§ Exercise goal
Could you rewrite the data from the line with "For the ledger: the compass" through the end, with "logbook" in place of "ledger" and nothing else changed?

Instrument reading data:
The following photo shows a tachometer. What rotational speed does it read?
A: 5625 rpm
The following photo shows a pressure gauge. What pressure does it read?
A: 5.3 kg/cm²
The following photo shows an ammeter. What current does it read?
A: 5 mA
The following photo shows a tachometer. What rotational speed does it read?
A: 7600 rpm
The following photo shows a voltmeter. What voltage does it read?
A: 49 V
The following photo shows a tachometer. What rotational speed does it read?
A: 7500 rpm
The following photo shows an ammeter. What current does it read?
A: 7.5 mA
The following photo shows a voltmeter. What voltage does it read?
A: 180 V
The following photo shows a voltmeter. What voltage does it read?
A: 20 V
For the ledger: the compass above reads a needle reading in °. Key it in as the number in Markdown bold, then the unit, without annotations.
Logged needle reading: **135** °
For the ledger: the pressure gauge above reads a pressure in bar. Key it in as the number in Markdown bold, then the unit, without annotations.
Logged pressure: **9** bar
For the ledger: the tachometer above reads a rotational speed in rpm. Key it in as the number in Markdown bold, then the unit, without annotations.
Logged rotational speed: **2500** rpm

§ Response to the exercise
For the logbook: the compass above reads a needle reading in °. Key it in as the number in Markdown bold, then the unit, without annotations.
Logged needle reading: **135** °
For the logbook: the pressure gauge above reads a pressure in bar. Key it in as the number in Markdown bold, then the unit, without annotations.
Logged pressure: **9** bar
For the logbook: the tachometer above reads a rotational speed in rpm. Key it in as the number in Markdown bold, then the unit, without annotations.
Logged rotational speed: **2500** rpm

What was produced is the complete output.